━━━ TEKS SUMBER
28 December 2009

UGM dan Liberalisasi Pendidikan: Relasi Ekonomi-Politik Global Dalam Kebijakan Pendidikan di Indonesia

Sejak pemerintah menetapkan sebagai PT BHMN, UGM sebagai salah satu perguruan tinggi favorit di Indonesia mulai melakukan berbagai perubahan kebijakan dalam pengelolaan pendidikannya sebagai respon atas PP 153 tahun 2000 (penetapan sebagai PT BHMN) tersebut. Hal ini dikarenakan pemerintah melalui PP tersebut memaksa PT BHMN untuk mulai mencari tambahan sumber dana bagi pembiayaan pendidikannya yang sebelumnya ditanggung sepenuhnya oleh pemerintah. Dan kini, setelah disahkannya UU BHP, maka perguruan tinggi harus semakin mandiri dan melakukan segala cara untuk membiayai pendidikannya, karena pembiayaan dari pemerintah semakin berkurang.
━━━━━━
### PETUNJUK TUGAS:
**a)** Tulis kembali bagian teks tentang UGM dan liberalisasi pendidikan, mulai dari "UGM dan Liberalisasi" dan berakhir pada "pemerintah semakin berkurang.". Ganti kata "pemerintah" dengan "negara".
**b)** Menurut teks tentang UGM dan liberalisasi pendidikan, peraturan pemerintah apa yang menetapkan UGM sebagai PT BHMN?
━━━ DAFTAR ITEM
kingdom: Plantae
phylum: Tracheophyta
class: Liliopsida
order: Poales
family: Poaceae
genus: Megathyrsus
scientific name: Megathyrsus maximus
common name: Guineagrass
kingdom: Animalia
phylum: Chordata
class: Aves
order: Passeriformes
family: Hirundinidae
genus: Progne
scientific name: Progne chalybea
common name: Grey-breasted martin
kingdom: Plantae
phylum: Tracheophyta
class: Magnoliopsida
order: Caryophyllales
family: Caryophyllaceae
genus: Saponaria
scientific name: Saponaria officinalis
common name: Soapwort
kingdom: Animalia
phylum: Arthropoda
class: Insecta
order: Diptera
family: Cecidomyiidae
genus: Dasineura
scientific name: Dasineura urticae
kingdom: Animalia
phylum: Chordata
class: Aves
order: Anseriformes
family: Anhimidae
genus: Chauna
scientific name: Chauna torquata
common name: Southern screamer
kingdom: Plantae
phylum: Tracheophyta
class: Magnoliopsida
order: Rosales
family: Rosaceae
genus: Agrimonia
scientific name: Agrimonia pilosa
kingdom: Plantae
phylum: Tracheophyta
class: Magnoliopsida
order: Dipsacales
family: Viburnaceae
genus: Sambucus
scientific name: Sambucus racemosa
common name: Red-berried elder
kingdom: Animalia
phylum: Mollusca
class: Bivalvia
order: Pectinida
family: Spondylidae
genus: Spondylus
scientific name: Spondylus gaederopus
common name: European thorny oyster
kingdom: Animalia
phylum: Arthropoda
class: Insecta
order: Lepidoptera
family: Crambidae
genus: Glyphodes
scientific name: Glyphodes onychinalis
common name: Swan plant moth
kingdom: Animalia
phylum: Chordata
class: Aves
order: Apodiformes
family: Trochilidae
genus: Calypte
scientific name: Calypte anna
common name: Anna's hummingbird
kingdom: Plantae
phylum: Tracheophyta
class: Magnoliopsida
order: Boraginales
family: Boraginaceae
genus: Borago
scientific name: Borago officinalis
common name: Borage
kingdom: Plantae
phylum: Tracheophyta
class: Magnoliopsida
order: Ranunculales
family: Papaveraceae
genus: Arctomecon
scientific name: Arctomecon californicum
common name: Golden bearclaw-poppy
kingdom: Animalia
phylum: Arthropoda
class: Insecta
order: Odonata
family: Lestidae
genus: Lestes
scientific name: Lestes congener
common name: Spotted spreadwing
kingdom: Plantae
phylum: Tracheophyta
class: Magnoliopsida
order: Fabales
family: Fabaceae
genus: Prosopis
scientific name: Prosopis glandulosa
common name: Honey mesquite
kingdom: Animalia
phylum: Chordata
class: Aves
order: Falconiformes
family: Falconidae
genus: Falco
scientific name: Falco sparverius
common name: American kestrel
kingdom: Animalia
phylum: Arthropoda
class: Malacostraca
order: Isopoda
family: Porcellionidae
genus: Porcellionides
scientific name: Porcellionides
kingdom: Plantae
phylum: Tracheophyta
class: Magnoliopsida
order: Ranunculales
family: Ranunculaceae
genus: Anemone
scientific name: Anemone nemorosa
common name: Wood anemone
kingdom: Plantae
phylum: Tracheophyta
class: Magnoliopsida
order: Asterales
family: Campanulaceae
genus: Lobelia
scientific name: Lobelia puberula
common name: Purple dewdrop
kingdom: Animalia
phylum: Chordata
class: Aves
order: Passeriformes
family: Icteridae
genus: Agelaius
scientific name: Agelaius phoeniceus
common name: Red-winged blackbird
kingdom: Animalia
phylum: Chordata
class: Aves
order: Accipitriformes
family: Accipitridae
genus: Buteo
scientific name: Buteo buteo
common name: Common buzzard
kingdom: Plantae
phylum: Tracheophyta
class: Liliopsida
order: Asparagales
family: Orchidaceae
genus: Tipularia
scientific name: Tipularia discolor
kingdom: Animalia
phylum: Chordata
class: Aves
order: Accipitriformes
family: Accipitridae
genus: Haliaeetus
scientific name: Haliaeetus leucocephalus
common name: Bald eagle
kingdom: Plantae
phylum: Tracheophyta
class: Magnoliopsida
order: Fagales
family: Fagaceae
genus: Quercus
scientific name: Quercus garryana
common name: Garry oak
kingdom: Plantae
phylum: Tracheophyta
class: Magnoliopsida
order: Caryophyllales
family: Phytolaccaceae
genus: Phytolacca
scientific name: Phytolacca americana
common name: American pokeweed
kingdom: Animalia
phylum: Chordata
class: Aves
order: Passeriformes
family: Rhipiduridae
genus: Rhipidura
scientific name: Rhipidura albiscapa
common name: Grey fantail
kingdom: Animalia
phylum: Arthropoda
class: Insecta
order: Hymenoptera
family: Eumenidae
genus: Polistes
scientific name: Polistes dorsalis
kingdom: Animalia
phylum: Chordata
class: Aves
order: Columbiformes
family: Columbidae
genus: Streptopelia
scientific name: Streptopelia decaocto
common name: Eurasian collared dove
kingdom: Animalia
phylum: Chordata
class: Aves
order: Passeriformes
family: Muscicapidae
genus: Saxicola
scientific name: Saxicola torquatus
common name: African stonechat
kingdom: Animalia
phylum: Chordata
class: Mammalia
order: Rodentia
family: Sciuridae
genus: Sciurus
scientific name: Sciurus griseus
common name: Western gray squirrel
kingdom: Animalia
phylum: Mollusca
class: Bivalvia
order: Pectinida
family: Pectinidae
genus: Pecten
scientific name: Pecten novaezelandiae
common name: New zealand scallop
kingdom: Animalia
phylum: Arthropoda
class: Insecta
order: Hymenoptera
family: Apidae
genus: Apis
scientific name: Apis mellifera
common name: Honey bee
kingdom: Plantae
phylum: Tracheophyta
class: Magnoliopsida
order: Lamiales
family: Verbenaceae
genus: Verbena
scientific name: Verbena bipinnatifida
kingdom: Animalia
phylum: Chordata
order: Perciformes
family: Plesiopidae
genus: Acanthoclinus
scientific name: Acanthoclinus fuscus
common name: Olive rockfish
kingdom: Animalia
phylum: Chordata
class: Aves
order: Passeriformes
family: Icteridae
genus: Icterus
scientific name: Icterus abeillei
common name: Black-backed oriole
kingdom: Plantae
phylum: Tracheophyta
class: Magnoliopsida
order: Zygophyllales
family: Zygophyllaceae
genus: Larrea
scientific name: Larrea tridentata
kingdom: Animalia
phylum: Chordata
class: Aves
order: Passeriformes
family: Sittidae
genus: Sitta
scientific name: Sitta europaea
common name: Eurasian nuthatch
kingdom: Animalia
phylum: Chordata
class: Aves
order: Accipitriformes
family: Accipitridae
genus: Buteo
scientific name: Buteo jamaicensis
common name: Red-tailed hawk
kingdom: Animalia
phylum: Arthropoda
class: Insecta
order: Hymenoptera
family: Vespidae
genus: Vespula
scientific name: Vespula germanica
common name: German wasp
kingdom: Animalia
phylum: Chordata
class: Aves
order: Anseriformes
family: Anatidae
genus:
━━━━━━
### JAWABAN TERTULIS:
**a)**
UGM dan Liberalisasi Pendidikan: Relasi Ekonomi-Politik Global Dalam Kebijakan Pendidikan di Indonesia

Sejak negara menetapkan sebagai PT BHMN, UGM sebagai salah satu perguruan tinggi favorit di Indonesia mulai melakukan berbagai perubahan kebijakan dalam pengelolaan pendidikannya sebagai respon atas PP 153 tahun 2000 (penetapan sebagai PT BHMN) tersebut. Hal ini dikarenakan negara melalui PP tersebut memaksa PT BHMN untuk mulai mencari tambahan sumber dana bagi pembiayaan pendidikannya yang sebelumnya ditanggung sepenuhnya oleh negara. Dan kini, setelah disahkannya UU BHP, maka perguruan tinggi harus semakin mandiri dan melakukan segala cara untuk membiayai pendidikannya, karena pembiayaan dari negara semakin berkurang.

**b)** PP 153 tahun 2000.